BEGIN
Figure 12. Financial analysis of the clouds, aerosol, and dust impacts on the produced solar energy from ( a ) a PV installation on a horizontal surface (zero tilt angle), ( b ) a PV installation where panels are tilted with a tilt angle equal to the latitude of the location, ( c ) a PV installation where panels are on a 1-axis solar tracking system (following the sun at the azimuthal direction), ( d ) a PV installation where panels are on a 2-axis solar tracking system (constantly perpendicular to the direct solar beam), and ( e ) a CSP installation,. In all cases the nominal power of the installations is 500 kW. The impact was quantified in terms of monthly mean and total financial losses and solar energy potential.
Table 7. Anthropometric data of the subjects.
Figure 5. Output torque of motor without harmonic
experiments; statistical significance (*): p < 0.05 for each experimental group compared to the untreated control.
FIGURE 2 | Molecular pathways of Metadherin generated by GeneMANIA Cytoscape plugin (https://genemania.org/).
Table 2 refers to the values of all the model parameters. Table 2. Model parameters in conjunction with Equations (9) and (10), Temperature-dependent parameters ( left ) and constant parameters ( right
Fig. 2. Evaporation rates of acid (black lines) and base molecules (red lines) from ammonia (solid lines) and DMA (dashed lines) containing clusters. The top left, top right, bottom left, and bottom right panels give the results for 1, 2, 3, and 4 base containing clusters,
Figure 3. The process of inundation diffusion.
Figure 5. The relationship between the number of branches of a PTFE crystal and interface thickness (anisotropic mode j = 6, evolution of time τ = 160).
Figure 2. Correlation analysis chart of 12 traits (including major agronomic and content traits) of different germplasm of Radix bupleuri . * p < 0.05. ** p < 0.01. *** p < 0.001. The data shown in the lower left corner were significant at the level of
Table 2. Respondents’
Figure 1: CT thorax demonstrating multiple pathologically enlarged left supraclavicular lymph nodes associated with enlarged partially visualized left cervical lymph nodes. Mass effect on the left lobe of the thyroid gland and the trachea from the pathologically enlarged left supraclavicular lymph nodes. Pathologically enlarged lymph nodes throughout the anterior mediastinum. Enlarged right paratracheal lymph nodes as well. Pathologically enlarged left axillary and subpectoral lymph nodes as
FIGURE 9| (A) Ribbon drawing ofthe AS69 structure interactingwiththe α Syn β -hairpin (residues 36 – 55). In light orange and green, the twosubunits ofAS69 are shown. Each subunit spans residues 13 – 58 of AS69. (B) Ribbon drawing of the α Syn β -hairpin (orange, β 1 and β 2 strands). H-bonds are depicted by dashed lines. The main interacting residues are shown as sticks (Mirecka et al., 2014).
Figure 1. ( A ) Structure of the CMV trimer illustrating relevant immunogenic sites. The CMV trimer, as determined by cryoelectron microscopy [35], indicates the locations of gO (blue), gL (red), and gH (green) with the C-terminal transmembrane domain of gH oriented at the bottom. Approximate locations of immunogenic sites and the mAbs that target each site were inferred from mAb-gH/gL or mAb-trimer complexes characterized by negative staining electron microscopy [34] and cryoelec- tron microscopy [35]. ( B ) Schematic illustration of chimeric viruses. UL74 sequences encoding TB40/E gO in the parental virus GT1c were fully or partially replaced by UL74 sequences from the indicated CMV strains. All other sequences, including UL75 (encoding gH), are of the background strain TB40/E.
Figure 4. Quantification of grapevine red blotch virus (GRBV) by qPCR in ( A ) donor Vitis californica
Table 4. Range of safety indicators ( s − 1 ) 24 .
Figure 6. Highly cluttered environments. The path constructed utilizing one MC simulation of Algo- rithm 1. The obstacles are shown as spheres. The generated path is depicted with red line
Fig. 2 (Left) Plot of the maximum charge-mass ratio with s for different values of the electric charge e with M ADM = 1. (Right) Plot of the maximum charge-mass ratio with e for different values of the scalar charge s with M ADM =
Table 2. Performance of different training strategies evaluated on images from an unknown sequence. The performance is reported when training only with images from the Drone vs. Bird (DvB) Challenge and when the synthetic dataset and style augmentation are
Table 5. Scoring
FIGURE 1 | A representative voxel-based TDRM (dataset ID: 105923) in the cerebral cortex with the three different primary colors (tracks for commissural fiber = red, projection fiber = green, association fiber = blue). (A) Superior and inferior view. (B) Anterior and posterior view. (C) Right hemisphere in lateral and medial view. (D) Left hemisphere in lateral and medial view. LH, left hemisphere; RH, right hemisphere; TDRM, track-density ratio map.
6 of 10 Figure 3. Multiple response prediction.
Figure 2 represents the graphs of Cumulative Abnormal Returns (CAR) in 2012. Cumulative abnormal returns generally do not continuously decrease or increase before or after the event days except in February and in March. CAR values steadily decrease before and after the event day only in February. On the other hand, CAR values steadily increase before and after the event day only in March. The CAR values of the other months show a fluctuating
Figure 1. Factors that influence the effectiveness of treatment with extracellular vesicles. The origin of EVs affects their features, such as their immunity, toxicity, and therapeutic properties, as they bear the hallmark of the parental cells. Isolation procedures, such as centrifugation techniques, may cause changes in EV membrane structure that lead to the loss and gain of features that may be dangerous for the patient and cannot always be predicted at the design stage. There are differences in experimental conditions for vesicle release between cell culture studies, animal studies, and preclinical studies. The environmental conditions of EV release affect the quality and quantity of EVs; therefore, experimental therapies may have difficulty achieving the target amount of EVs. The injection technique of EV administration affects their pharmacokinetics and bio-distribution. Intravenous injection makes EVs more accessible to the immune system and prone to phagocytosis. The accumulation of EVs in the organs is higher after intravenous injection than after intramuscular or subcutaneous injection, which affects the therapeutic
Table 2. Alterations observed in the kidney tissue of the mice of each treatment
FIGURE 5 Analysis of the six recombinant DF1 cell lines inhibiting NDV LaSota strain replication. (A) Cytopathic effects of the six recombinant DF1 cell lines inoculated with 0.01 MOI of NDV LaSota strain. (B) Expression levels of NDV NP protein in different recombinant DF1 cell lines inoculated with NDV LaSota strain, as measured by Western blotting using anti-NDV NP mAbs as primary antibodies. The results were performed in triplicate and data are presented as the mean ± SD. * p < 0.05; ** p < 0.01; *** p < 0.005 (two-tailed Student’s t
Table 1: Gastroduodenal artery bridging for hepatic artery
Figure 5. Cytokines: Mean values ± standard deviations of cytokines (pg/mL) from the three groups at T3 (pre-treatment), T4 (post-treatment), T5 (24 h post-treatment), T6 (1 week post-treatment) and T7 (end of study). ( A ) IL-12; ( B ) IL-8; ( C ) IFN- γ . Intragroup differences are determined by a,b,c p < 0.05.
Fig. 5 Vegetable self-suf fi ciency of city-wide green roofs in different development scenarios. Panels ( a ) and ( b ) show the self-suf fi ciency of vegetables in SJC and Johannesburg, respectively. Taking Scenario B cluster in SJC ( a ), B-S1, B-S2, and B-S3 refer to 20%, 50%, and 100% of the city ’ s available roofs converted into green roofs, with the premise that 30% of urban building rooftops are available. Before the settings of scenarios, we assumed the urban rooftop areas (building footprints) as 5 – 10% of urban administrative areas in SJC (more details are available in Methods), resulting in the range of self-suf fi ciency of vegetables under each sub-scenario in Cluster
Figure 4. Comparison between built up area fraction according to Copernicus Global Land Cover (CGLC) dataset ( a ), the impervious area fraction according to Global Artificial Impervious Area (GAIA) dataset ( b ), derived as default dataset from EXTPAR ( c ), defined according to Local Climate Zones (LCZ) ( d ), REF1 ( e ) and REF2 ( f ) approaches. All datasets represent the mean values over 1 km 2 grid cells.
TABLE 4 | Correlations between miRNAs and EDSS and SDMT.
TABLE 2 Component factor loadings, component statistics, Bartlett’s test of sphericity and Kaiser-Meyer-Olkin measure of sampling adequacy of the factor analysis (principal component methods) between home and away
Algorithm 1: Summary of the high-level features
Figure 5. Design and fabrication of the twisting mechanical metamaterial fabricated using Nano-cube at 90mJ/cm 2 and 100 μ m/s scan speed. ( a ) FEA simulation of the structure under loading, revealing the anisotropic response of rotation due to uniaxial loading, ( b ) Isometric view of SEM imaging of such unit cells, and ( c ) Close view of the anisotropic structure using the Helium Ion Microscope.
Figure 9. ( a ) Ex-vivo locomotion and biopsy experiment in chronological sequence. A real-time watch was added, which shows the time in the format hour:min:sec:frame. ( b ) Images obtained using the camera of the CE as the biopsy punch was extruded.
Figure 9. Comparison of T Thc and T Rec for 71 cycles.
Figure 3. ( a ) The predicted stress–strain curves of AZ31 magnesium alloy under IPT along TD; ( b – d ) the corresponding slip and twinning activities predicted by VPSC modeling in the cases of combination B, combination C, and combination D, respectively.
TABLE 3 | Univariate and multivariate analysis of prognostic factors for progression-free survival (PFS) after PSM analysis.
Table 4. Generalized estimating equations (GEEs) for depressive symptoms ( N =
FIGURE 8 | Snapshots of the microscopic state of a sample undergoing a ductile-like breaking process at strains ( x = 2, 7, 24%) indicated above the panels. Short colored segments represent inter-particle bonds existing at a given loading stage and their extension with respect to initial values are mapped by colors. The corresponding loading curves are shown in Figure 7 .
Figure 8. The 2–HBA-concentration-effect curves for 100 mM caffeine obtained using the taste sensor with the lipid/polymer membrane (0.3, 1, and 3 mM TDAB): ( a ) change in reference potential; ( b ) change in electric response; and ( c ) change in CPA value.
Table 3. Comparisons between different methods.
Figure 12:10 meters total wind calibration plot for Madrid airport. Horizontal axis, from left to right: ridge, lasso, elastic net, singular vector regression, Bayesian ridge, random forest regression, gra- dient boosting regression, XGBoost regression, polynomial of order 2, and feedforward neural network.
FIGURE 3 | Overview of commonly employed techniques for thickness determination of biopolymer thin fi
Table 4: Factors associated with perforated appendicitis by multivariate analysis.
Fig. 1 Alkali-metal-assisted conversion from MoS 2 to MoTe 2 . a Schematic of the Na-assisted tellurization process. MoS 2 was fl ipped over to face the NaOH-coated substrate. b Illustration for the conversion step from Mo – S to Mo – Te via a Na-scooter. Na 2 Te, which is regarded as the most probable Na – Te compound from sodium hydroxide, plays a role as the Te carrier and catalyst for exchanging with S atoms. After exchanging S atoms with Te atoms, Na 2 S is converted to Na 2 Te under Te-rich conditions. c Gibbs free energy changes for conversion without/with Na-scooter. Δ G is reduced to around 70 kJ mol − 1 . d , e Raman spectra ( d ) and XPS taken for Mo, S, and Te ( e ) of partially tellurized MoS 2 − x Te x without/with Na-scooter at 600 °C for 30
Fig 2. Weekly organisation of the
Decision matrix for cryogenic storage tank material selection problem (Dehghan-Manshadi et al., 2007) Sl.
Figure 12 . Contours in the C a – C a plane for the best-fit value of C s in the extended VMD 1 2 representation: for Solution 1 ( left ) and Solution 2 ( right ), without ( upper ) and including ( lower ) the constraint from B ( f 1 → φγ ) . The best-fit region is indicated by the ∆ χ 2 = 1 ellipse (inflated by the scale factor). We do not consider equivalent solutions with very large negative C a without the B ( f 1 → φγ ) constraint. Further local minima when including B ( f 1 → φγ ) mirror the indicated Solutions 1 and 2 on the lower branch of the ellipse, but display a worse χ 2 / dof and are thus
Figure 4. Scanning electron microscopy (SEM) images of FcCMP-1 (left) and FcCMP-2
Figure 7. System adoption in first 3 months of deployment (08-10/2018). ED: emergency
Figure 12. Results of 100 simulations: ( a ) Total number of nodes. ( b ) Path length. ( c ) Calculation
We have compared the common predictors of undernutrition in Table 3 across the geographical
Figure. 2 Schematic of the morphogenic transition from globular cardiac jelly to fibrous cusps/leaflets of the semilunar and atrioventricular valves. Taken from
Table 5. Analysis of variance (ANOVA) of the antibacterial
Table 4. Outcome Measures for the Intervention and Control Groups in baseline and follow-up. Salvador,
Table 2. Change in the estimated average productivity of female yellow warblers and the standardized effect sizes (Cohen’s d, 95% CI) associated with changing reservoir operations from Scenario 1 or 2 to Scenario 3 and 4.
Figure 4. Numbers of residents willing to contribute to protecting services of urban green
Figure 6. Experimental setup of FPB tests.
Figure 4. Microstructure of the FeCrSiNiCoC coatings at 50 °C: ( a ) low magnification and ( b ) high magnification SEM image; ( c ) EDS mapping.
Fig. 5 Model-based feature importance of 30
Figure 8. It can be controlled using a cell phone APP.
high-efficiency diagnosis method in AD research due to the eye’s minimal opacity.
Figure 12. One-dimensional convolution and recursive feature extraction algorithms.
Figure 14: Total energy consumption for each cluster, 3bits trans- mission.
END
Work request:
Out of the listing above, reproduce exactly the lines from the one with "Figure 4. Comparison" up to and including the one with "Algorithm 1: Summary".

Task result:
Figure 4. Comparison between built up area fraction according to Copernicus Global Land Cover (CGLC) dataset ( a ), the impervious area fraction according to Global Artificial Impervious Area (GAIA) dataset ( b ), derived as default dataset from EXTPAR ( c ), defined according to Local Climate Zones (LCZ) ( d ), REF1 ( e ) and REF2 ( f ) approaches. All datasets represent the mean values over 1 km 2 grid cells.
TABLE 4 | Correlations between miRNAs and EDSS and SDMT.
TABLE 2 Component factor loadings, component statistics, Bartlett’s test of sphericity and Kaiser-Meyer-Olkin measure of sampling adequacy of the factor analysis (principal component methods) between home and away
Algorithm 1: Summary of the high-level features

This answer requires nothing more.